Collected data:
Start of Block
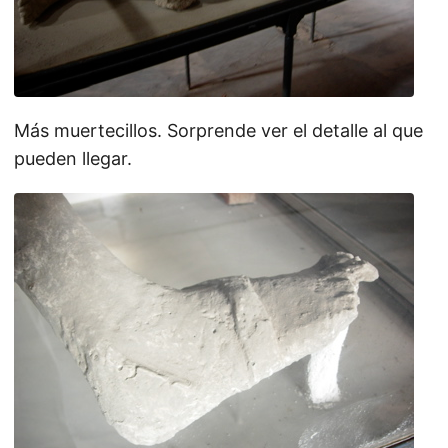
Más muertecillos. Sorprende ver el detalle al que
pueden llegar.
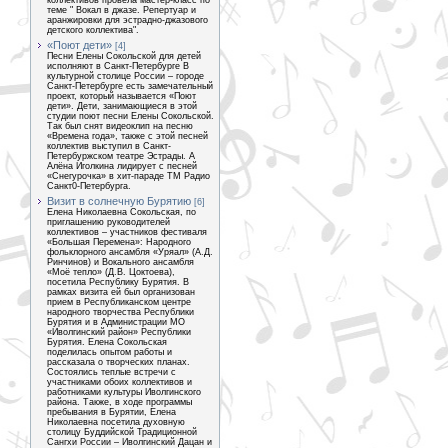
коллективов провела мастер-класс по
теме " Вокал в джазе. Репертуар и
аранжировки для эстрадно-джазового
детского коллектива".
«Поют дети»
[4]
Песни Елены Сокольской для детей
исполняют в Санкт-Петербурге В
культурной столице России – городе
Санкт-Петербурге есть замечательный
проект, который называется «Поют
дети». Дети, занимающиеся в этой
студии поют песни Елены Сокольской.
Так был снят видеоклип на песню
«Времена года», также с этой песней
коллектив выступил в Санкт-
Петербуржском театре Эстрады. А
Алёна Иголкина лидирует с песней
«Снегурочка» в хит-параде ТМ Радио
Санкт0-Петербурга.
Визит в солнечную Бурятию
[6]
Елена Николаевна Сокольская, по
приглашению руководителей
коллективов – участников фестиваля
«Большая Перемена»: Народного
фольклорного ансамбля «Уряал» (А.Д.
Ринчинов) и Вокального ансамбля
«Моё тепло» (Д.В. Цоктоева),
посетила Республику Бурятия. В
рамках визита ей был организован
прием в Республиканском центре
народного творчества Республики
Бурятия и в Администрации МО
«Иволгинский район» Республики
Бурятия. Елена Сокольская
поделилась опытом работы и
рассказала о творческих планах.
Состоялись теплые встречи с
участниками обоих коллективов и
работниками культуры Иволгинского
района. Также, в ходе программы
пребывания в Бурятии, Елена
Николаевна посетила духовную
столицу Буддийской Традиционной
Сангхи России – Иволгинский Дацан и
End of Block
What is required →
Could you arrange all of the material above as a JSON list of strings, one string per line, with blank lines left out? Keep the pictures out of the answer.

Expected answer →
[
  "Más muertecillos. Sorprende ver el detalle al que",
  "pueden llegar.",
  "коллективов провела мастер-класс по",
  "теме \" Вокал в джазе. Репертуар и",
  "аранжировки для эстрадно-джазового",
  "детского коллектива\".",
  "«Поют дети»",
  "[4]",
  "Песни Елены Сокольской для детей",
  "исполняют в Санкт-Петербурге В",
  "культурной столице России – городе",
  "Санкт-Петербурге есть замечательный",
  "проект, который называется «Поют",
  "дети». Дети, занимающиеся в этой",
  "студии поют песни Елены Сокольской.",
  "Так был снят видеоклип на песню",
  "«Времена года», также с этой песней",
  "коллектив выступил в Санкт-",
  "Петербуржском театре Эстрады. А",
  "Алёна Иголкина лидирует с песней",
  "«Снегурочка» в хит-параде ТМ Радио",
  "Санкт0-Петербурга.",
  "Визит в солнечную Бурятию",
  "[6]",
  "Елена Николаевна Сокольская, по",
  "приглашению руководителей",
  "коллективов – участников фестиваля",
  "«Большая Перемена»: Народного",
  "фольклорного ансамбля «Уряал» (А.Д.",
  "Ринчинов) и Вокального ансамбля",
  "«Моё тепло» (Д.В. Цоктоева),",
  "посетила Республику Бурятия. В",
  "рамках визита ей был организован",
  "прием в Республиканском центре",
  "народного творчества Республики",
  "Бурятия и в Администрации МО",
  "«Иволгинский район» Республики",
  "Бурятия. Елена Сокольская",
  "поделилась опытом работы и",
  "рассказала о творческих планах.",
  "Состоялись теплые встречи с",
  "участниками обоих коллективов и",
  "работниками культуры Иволгинского",
  "района. Также, в ходе программы",
  "пребывания в Бурятии, Елена",
  "Николаевна посетила духовную",
  "столицу Буддийской Традиционной",
  "Сангхи России – Иволгинский Дацан и"
]